Gerade noch rechtzeitig informierte ich den Mann an der Kasse über meinen Sinneswandel. Dann zog ich meine Kapuze über den Kopf, drückte die Klinke und spähte hinaus in die Dämmerung. Ich wartete, bis die Luft rein war, dann huschte ich nach draußen.

Diesen Laden betritt und verlässt man im Alleingang. Eine Straße weiter beobachtete ich hingegen, wie es vor dem Laden mit der Aufschrift "Sex toys" zuging. Hier strömten sie zu viert oder zu zweit hinein, vielleicht, um sich auf den Valentinstag - besser, die Valentinsnacht - vorzubereiten.
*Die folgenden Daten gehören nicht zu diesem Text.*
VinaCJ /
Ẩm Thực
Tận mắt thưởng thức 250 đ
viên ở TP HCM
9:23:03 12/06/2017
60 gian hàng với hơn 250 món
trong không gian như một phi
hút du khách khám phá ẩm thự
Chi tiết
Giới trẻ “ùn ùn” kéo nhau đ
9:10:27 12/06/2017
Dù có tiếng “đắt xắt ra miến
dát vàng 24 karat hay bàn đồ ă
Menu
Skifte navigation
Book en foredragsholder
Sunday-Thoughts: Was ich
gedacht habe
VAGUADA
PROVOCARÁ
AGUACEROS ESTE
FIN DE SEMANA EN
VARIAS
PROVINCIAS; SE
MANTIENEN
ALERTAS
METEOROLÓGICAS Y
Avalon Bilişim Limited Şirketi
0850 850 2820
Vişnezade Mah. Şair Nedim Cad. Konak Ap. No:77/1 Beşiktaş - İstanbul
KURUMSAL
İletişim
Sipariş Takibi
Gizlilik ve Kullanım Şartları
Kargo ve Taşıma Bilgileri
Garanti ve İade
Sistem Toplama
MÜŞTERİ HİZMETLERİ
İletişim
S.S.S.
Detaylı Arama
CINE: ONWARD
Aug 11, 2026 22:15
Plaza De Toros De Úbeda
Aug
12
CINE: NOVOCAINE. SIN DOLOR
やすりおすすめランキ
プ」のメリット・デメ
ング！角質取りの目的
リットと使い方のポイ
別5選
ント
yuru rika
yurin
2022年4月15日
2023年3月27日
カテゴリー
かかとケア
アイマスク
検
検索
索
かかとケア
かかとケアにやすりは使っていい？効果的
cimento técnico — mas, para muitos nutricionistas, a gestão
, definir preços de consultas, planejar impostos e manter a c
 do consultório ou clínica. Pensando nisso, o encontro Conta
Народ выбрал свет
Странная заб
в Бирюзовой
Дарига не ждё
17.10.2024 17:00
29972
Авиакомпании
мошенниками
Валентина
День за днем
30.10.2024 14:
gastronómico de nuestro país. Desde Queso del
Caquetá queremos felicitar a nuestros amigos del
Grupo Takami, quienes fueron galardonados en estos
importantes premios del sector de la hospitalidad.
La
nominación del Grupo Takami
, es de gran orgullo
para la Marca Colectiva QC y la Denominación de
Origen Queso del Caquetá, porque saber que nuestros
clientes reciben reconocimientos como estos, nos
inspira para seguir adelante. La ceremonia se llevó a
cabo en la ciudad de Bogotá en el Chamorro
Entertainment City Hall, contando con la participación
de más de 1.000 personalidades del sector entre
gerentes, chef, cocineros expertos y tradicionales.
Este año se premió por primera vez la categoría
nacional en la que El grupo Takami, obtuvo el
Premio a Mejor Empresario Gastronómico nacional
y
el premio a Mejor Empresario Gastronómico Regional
Ich sah in der Auslage Ketten, Strapse, Gürtel. Im Hintergrund stöhnten Pornodarsteller wild durcheinander, wie bei einem Orchester, das nicht harmoniert.

Erstaunlich, dass die Besucher solcher Einrichtungen keinesfalls beschämt wirken, im Gegenteil. Im Sex-Toy-Shop kicherten die Kunden, als wären sie Kinder. Sie probierten die Werkzeuge mit teils anzüglichen Gesten aus. Und stellten den Verkäufern Fragen, ohne dass es ihnen die Schamesröte ins Gesicht trieb. Ich hörte sie gar darüber debattieren, wie sich die Vorgänge im Schlafzimmer optimieren ließen. In Nigeria wäre das nicht denkbar. Man würde nicht darüber diskutieren, erst recht nicht bei einem gemeinsamen Besuch im Sex-Shop. Die gibt es zwar, doch wer sie betritt, tut dies alleine und gut vermummt. Hier in München kann man sich die Tarnung hingegen gut und gerne sparen.